▶ _抜粋_
..........
東京・椎名町で見つけた“お寺カフェ”

2018年5月16日
お寺や教会の副業といえば昔から幼稚園と相場は決まっていたような気がしますが、最近はそうでもないようです。私が住む私鉄駅の隣駅(椎名町)の真ん前にある「金剛院」というお寺は、門の脇にカフェを作りました。名前は「なゆた」。「なゆた(那由他)」とは、仏典に出てくる数字の単位(ゼロが72個)で、要はとんでもなく多い数のこと。

カフェなので、ドリンク類のほかに「お寺ごはん」というネーミングのランチも提供しています。内容は「精進料理」とまでは行かないものの、「薬膳料理」に近いもの。ライスも、普通の精白米と玄米ご飯の2種類から選べます。

 

このカフェの魅力はそのロケーション。お寺のほぼ入口横にあり、床から天井まで窓が大きく取られています。前には、こぎれいに整えられた庭園が広がっており、奥のほうに本堂が見えます。さほど広くはありませんが、食前食後に園内を歩いてみるのもいいですし、食べながら飲みながら四季の花々や木々を愛でるのもよし。テーブルや椅子も天然木の風合いで、すわっただけで落ち着いた気分になれます。私が行ったのは3日前の日曜日でしたが、ちょうど正午過ぎだったこともあり、ほぼ満席。今月開店したばかりだというのに、近頃の情報の早さはすごいですね。
..........
▶ _利用できる資料_
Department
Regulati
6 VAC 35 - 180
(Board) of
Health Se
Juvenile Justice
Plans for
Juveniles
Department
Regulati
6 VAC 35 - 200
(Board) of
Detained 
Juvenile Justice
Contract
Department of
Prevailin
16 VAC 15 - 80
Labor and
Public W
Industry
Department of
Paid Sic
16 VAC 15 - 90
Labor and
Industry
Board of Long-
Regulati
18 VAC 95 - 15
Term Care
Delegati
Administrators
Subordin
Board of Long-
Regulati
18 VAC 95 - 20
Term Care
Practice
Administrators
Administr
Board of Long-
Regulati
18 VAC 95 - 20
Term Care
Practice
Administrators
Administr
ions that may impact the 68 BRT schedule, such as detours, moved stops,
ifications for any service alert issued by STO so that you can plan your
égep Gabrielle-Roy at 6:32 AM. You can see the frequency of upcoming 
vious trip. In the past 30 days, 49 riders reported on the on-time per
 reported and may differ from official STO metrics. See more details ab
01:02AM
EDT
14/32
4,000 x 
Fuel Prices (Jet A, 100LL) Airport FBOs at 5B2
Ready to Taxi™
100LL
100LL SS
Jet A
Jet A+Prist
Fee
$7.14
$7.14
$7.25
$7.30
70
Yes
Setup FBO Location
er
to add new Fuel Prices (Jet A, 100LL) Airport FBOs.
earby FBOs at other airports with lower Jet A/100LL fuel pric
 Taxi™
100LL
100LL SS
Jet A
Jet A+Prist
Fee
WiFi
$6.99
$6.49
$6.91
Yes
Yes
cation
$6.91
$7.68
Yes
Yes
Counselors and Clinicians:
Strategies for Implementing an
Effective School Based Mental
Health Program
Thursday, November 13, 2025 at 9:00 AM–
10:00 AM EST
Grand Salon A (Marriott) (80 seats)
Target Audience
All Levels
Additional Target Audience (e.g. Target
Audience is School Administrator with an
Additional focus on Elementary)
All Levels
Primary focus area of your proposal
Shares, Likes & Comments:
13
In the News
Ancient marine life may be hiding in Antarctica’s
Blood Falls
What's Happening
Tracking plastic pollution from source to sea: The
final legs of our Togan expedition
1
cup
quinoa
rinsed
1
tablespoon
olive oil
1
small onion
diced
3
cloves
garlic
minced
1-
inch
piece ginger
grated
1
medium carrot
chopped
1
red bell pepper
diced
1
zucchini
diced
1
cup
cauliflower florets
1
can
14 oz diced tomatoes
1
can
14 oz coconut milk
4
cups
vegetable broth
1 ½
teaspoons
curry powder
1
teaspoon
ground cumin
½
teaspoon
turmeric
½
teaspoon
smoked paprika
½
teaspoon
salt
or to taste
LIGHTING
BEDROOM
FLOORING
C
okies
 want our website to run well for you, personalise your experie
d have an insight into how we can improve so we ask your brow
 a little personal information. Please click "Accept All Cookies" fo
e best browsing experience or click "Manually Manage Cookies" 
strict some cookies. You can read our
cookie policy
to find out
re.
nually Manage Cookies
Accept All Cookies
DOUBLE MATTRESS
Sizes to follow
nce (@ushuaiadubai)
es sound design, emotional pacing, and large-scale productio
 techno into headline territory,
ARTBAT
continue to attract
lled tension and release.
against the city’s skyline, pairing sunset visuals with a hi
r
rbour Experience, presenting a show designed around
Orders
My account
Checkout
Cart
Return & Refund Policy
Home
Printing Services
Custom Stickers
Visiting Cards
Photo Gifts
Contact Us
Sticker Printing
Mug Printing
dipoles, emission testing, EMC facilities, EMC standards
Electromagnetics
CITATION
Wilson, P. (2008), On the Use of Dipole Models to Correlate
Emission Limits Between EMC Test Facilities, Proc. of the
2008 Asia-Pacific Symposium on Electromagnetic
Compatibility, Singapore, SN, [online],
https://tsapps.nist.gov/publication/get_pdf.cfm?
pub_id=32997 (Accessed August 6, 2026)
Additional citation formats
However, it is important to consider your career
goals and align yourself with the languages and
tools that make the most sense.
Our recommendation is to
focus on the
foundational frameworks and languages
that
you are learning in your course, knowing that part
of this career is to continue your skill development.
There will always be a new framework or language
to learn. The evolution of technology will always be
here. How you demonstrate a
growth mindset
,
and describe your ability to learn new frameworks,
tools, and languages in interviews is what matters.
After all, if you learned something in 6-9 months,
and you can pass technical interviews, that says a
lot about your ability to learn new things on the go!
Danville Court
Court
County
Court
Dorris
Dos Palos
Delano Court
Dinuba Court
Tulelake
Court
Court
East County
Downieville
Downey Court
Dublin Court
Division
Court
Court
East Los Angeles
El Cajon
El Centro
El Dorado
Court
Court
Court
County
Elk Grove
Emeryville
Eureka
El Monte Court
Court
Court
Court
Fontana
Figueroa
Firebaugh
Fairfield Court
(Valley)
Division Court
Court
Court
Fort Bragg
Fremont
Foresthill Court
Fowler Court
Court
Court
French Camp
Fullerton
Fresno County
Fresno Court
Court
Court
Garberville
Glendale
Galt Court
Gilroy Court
..........
▶ _作業の指示_
お寺カフェを紹介する抜粋の続きを、最後の文のあとから書き進めよ。

▶ _回答_
そういえば、都心の神谷町には、僧侶がウエイターをし、ときには悩み相談にも応じてくれるお寺があることを思い出しました。いな、それよりもっと前から四谷3丁目には「坊主バー」というバーがありましたね。僧侶がバーテンをしているというだけで、メニューとかは普通のバーと一緒。違うのは、店の奥に仏像が安置してあり、お香が焚かれていることくらい。できた当時は話題になり、私も一度行った記憶があります。ただ、その後すっかりウワサを聞かなくなったので、とっくの昔につぶれたのかと思っていましたが、いまでも健在のようです。

バーはともかく、“お寺(または神社)カフェ”というのはけっこう全国あちこちにあるようで、
先月訪れた香川県・金刀比羅宮参道の脇にある「神椿」も、“神社カフェ”と言えなくもありません。私は階段を歩いて上るのを避けるために利用しただけですが、そうした不埒な理由でなく入っている人もいそうです。

ところが今朝、たまたま見たテレビ番組で紹介されていたロンドンの「教会カフェ」にはたまげました。シティ(金融街)にある「聖メアリー・オルダーメリー教会」がそれで、350年ほど前の創建だといいます。しかも、ここは建物の一部とか敷地の一角というレベルではなく、教会がそっくりそのままカフェになっているのです。聖堂(お寺でいうなら本堂)内には信者がすわるベンチのような椅子が何列も並んでおり、そのベンチの間に小さなテーブルが置かれています。また、聖堂の扉を開けてすぐのところにあるけっこう広いスペースにもいくつかテーブルが(ネットにアップされている写真を転載しておきます)。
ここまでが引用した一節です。